Wednesday, October 14, 2009

tita malou

As a little girl, Tita Malou was the aunt who brought cakes on our birthdays. Lia and I were her only pamangkins at that time and each year as far as I can remember she would buy a fairy tale-themed cake from Joni’s at Makati and bring it all the way to Los Baños for our birthday celebrations.

On my sixth birthday, I thought she wouldn’t come. It was dark and it was raining heavily. All my guests are already at our apartment except her. Midway through the party, while the guests were busy eating, we assumed she won’t make it so mom and I went to the local bakery and bought a small mocca cake with a cheap Wonderwoman figurine on top. I was a bit sad because it wasn’t even half as pretty as a Joni’s cake, but it’s better than not having any cake at all. When we arrived back at our apartment, she was there. And at the table was my Snow White-themed cake with a number six candle waiting to be blown.

She was also the aunt with the Barbie collection. I loved vacationing at her apartment in Makati because of that. I can’t remember if she allowed me to play with them, but I did. I just made sure to be careful and put them back as they were when I found them: their hair untangled and both their tiny shoes still on, in their boxes on the shelf.

And she was the aunt who brought us to Tinseltown. That was how Makati used to be during the holiday season in the 80s. Trees along Ayala and Makati avenues were wrapped in colourful lights, with parols and angels, bells and trumpets. To a little Laguneñas eyes, that was awesome.

Then there were the fireworks during the New Year. There was nothing like it back in Laguna. There were trumpillos and fountains, both of which were more dazzling than our usual luces and Roman candles. The following New Year, I think I begged my dad to include both on our fireworks repertoire back home.

She was the aunt who brought us to Enchanted Kingdom when it was newly opened. And to Kenny Rogers. And Baguio.

She was the aunt who let me spend time with her in Makati, taking me to her place of work, SM and Quad. She amazed me with her English, and her heels and her CD collection. She travelled to Brunei and the US. She even wanted all of us to go visit Disneyland Hong Kong.

Unfortunately, that didn’t happen.

Tita Malou was diagnosed with stage four breast cancer. I didn’t know about it until she was already undergoing chemotherapy. Unfortunately, I didn’t get to see her during that difficult time in her life. I guess I took her for granted. But she was a strong woman and she overcame that challenge on her own, with very little assistance from us.

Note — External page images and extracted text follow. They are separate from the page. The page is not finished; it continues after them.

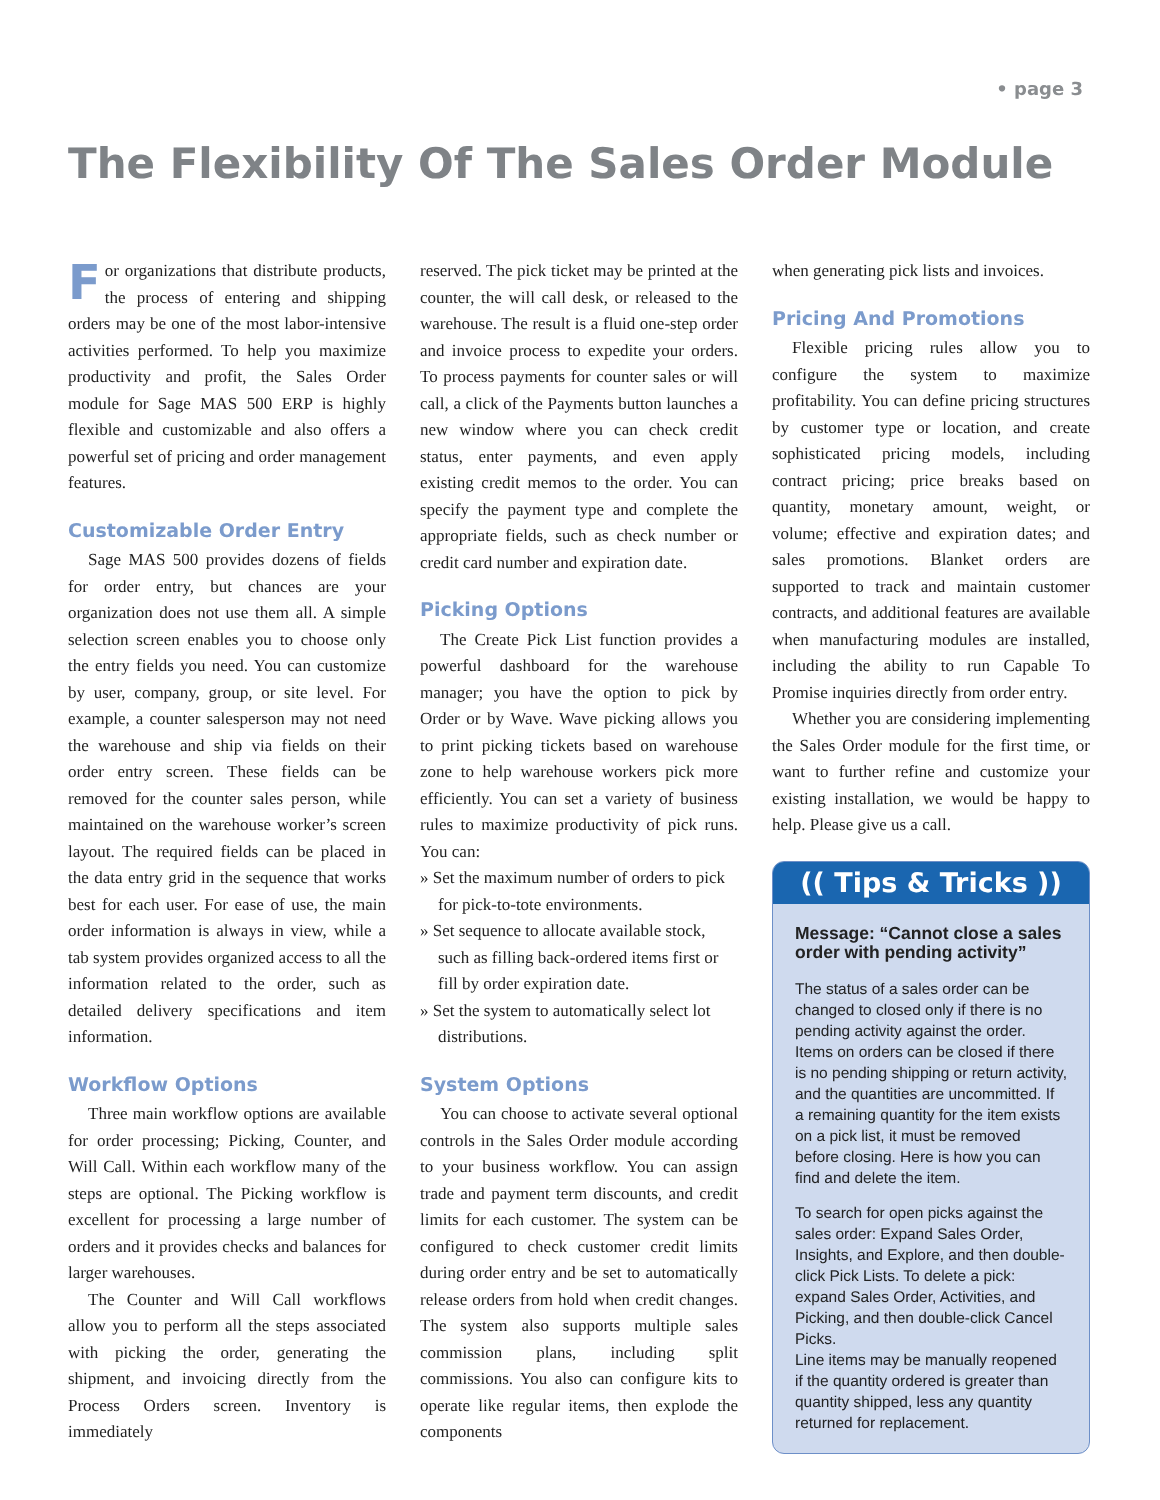• page 3
The Flexibility Of The Sales Order Module
For organizations that distribute products, the process of entering and shipping orders may be one of the most labor-intensive activities performed. To help you maximize productivity and profit, the Sales Order module for Sage MAS 500 ERP is highly flexible and customizable and also offers a powerful set of pricing and order management features.
Customizable Order Entry
Sage MAS 500 provides dozens of fields for order entry, but chances are your organization does not use them all. A simple selection screen enables you to choose only the entry fields you need. You can customize by user, company, group, or site level. For example, a counter salesperson may not need the warehouse and ship via fields on their order entry screen. These fields can be removed for the counter sales person, while maintained on the warehouse worker’s screen layout. The required fields can be placed in the data entry grid in the sequence that works best for each user. For ease of use, the main order information is always in view, while a tab system provides organized access to all the information related to the order, such as detailed delivery specifications and item information.
Workflow Options
Three main workflow options are available for order processing; Picking, Counter, and Will Call. Within each workflow many of the steps are optional. The Picking workflow is excellent for processing a large number of orders and it provides checks and balances for larger warehouses.
The Counter and Will Call workflows allow you to perform all the steps associated with picking the order, generating the shipment, and invoicing directly from the Process Orders screen. Inventory is immediately
reserved. The pick ticket may be printed at the counter, the will call desk, or released to the warehouse. The result is a fluid one-step order and invoice process to expedite your orders. To process payments for counter sales or will call, a click of the Payments button launches a new window where you can check credit status, enter payments, and even apply existing credit memos to the order. You can specify the payment type and complete the appropriate fields, such as check number or credit card number and expiration date.
Picking Options
The Create Pick List function provides a powerful dashboard for the warehouse manager; you have the option to pick by Order or by Wave. Wave picking allows you to print picking tickets based on warehouse zone to help warehouse workers pick more efficiently. You can set a variety of business rules to maximize productivity of pick runs. You can:
» Set the maximum number of orders to pick for pick-to-tote environments.
» Set sequence to allocate available stock, such as filling back-ordered items first or fill by order expiration date.
» Set the system to automatically select lot distributions.
System Options
You can choose to activate several optional controls in the Sales Order module according to your business workflow. You can assign trade and payment term discounts, and credit limits for each customer. The system can be configured to check customer credit limits during order entry and be set to automatically release orders from hold when credit changes. The system also supports multiple sales commission plans, including split commissions. You also can configure kits to operate like regular items, then explode the components
when generating pick lists and invoices.
Pricing And Promotions
Flexible pricing rules allow you to configure the system to maximize profitability. You can define pricing structures by customer type or location, and create sophisticated pricing models, including contract pricing; price breaks based on quantity, monetary amount, weight, or volume; effective and expiration dates; and sales promotions. Blanket orders are supported to track and maintain customer contracts, and additional features are available when manufacturing modules are installed, including the ability to run Capable To Promise inquiries directly from order entry.
Whether you are considering implementing the Sales Order module for the first time, or want to further refine and customize your existing installation, we would be happy to help. Please give us a call.
(( Tips & Tricks ))
Message: “Cannot close a sales order with pending activity”
The status of a sales order can be changed to closed only if there is no pending activity against the order. Items on orders can be closed if there is no pending shipping or return activity, and the quantities are uncommitted. If a remaining quantity for the item exists on a pick list, it must be removed before closing. Here is how you can find and delete the item.
To search for open picks against the sales order: Expand Sales Order, Insights, and Explore, and then double-click Pick Lists. To delete a pick: expand Sales Order, Activities, and Picking, and then double-click Cancel Picks.
Line items may be manually reopened if the quantity ordered is greater than quantity shipped, less any quantity returned for replacement.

After two or three years, she had a remission. She just migrated to the US during that time when she experienced chills and had fever for an unknown reason. The doctors confirmed the cancer was back, this time in her bone marrow. She went back to the Philippines to get the necessary treatments, and for a while, she seemed to get better. The whole family was even able to go on a trip to the beach that summer. My aunts, uncles and cousins from the US and Dubai all flew back so we can all spend a little time with her.

At that time, I had my own scare too. I was diagnosed with a lump on my right breast but fortunately, the biopsy result showed it was benign. When I told her about my surgery, she spoke to me as a caring and worried aunt. I’m sure she told me a lot but the only thing I remember now is one syllable: “tsk.” Unfortunately, I can’t recall what that was for.

She was confined at the Makati Med for several months and I visited her a couple of times. Sometimes her friends would come over to pray over her, chat with her and just be with her. One time I caught her while she was having her chemo. She was so weak it was painful to look at her. She wasn’t the Tita Malou I knew. She wasn’t the aunt who brought Joni’s cakes, the fashionable Makati girl, the aunt who was strict but caring, the aunt who brought us to Enchanted Kingdom and Baguio. I felt she was slowly fading away.

She died the month of my birthday and I was there when her body was cremated at the Loyola Chapels. I was with dad and my Tita Liza. I cried that day but I was relieved too because finally, she was free and she can finally be with God and my Lolo, her father.

My Lola used to ask “bakit ba naman yun ay napabayaan?” referring to my Tita Malou’s breast cancer. Perhaps if the lump were detected before it became cancerous, things would’ve been different and she would still be with us now. I also regret not having spent a lot of time with her and not being able to really get to know her. But the past is over and what happened is done.

Let’s avoid could’ve beens and act when we can – now. I encourage you, my lady friends, to check your breasts regularly each month and undergo ultrasound scans or mammograms annually. Do it before it’s too late.


October is National Breast Cancer Awareness Month.